Nationally, the birth rate fell for the sixth consecutive year in 2020, and some experts say the pandemic could accelerate that trend. A University of New Hampshire study found that half of America’s 50 states had more deaths than births in 2020, compared with just five states that had more deaths than births in 2019.

In Alabama last year, 7,182 deaths were officially attributed to Covid, according to data from the Alabama Department of Public Health.

In a town hall discussion with Al.com, Alabama’s largest digital news site, on Wednesday, Dr Harris dismissed arguments that Covid deaths were distorted.

“We have skeptical people who say, ‘Well, these were just old people who were going to die anyway, and you just attribute their deaths to Covid,'” he said. “This is not the case.”

Alabama recently averaged about 60 deaths per day, according to a New York Times database, and only 41% of the state’s eligible population is fully vaccinated.

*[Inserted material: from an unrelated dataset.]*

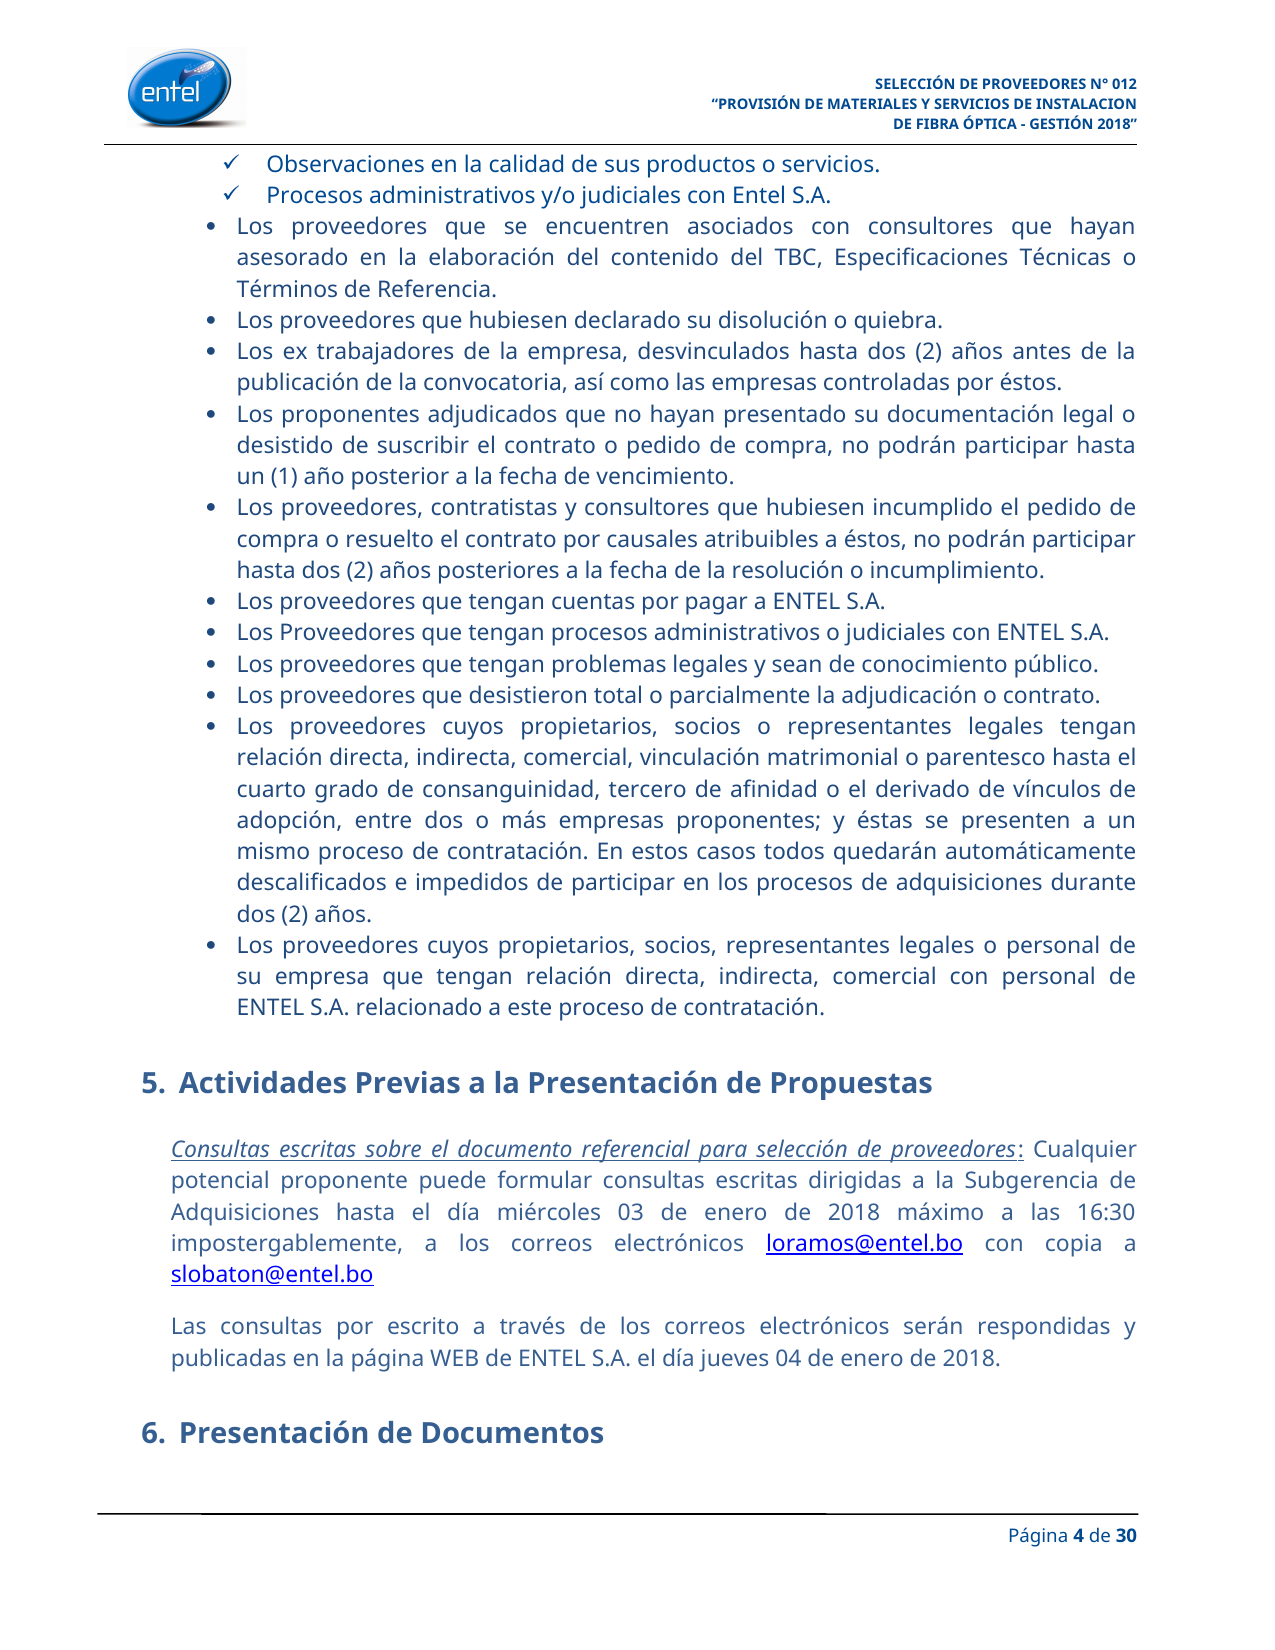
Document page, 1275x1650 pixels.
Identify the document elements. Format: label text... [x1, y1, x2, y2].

Alabama’s full vaccination rate is on par with Idaho’s, tied as the third-lowest rate in the country. The two lowest ranked are Wyoming and West Virginia.

Alabama Governor Kay Ivey urged the people of her state to get vaccinated against Covid, but like many other Republicans, she objected when President Biden recently announced vaccination warrants, calling them of “scandalous” and “exaggerated”.